- Directed by: Ryan McKenna
- Written by: Ryan McKenna
- Produced by: Ryan McKenna
- Starring: Daniel Gerson Monika Schneider
- Cinematography: Clark Ferguson
- Edited by: Ryan McKenna
- Distributed by: La Distributrice de Films
- Release date: August 2023 (Locarno);
- Running time: 14 minutes
- Country: Canada
- Language: English

= I Used to Live There =

2023 Canadian short film directed by Ryan McKenna

I Used to Live There is a 2023 Canadian short drama film written, directed, produced, and edited by Ryan McKenna.
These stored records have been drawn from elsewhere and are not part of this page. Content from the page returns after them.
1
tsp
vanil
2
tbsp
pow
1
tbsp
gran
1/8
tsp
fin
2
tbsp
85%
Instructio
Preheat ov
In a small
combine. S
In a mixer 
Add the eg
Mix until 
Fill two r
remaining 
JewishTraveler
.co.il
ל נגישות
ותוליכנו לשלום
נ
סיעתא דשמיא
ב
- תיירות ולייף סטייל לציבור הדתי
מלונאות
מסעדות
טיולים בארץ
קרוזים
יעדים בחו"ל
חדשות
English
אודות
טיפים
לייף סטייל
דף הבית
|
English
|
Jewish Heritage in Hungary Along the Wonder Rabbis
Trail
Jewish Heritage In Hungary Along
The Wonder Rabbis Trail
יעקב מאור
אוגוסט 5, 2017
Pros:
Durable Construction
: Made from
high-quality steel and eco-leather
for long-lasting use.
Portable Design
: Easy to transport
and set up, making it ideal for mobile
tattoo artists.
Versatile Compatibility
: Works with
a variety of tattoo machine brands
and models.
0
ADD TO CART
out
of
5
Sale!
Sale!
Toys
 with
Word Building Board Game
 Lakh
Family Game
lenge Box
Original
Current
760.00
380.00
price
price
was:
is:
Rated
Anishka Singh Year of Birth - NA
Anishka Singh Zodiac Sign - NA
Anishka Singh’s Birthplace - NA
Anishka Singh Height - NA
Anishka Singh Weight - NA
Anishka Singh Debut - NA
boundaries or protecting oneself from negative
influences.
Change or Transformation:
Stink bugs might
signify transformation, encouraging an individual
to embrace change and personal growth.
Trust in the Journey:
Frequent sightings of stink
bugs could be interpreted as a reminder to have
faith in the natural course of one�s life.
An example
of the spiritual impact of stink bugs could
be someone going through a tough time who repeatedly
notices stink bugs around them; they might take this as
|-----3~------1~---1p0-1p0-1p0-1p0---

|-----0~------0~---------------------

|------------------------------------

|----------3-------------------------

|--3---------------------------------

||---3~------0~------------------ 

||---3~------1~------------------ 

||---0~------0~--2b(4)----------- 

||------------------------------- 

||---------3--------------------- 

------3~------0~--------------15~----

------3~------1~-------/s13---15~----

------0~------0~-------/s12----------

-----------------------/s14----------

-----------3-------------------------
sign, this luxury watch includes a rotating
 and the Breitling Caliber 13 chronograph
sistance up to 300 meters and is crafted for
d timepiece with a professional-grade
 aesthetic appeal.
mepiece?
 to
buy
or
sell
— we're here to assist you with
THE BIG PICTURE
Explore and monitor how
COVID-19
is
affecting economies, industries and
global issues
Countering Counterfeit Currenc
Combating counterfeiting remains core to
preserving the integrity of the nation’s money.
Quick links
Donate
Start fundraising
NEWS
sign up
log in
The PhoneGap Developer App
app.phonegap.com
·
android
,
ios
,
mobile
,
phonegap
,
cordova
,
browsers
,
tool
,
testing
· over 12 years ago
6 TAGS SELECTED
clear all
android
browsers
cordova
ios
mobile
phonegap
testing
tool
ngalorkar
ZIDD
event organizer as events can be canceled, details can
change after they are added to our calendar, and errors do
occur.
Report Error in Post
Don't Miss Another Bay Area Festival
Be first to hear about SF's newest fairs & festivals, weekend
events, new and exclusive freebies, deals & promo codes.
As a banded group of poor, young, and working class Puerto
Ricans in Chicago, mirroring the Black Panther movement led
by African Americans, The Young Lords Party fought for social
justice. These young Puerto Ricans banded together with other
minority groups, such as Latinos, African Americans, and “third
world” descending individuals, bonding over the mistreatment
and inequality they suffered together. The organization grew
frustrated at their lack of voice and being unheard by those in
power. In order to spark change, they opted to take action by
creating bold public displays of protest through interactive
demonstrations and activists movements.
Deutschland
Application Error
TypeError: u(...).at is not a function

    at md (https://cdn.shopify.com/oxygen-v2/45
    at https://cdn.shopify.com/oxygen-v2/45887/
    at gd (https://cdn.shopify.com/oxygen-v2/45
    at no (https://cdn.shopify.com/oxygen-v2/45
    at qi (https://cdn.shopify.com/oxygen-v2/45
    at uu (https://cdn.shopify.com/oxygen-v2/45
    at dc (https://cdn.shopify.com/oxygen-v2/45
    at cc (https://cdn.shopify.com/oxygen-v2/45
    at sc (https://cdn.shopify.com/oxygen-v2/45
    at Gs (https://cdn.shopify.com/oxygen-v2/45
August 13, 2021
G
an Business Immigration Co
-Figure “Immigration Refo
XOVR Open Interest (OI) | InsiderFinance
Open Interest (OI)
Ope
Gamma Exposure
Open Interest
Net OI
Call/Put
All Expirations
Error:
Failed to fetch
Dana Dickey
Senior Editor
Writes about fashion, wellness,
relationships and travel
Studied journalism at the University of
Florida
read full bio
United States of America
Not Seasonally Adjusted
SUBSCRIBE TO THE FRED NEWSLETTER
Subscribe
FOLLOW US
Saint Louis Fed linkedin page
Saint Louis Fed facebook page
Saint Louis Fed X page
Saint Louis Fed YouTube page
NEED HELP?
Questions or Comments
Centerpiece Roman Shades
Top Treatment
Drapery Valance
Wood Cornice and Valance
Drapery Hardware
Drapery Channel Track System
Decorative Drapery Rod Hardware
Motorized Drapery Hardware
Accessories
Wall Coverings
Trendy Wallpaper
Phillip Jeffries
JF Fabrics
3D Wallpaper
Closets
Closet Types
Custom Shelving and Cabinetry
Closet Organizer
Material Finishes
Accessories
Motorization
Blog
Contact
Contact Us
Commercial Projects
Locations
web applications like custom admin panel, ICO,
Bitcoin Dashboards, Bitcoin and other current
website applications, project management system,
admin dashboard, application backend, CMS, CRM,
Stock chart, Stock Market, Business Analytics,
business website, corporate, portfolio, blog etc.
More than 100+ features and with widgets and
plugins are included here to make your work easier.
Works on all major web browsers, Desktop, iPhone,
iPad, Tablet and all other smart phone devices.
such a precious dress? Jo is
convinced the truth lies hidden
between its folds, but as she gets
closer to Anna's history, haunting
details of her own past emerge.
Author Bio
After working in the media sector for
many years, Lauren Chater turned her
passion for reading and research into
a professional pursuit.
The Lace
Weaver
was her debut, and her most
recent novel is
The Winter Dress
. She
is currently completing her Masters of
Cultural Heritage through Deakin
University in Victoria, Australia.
Blending documentary-style filmmaking with fictional elements, the film stars Daniel Gerson and Monika Schneider as semi-fictionalized versions of themselves, and focuses on the relationship between a photographer who is losing his vision due to a degenerative eye disease and the actress who hired him to take her new headshots.

The film premiered at the 76th Locarno Film Festival in August 2023, and had its Canadian premiere at the 2023 Toronto International Film Festival.

The film was named to TIFF's annual Canada's Top Ten list for 2023, and received a Prix Iris nomination for Best Live Action Short Film at the 26th Quebec Cinema Awards in 2024.

McKenna previously made another short film about Gerson's struggle with his deteriorating vision, Gerson Workout (2020), for the Greetings from Isolation project.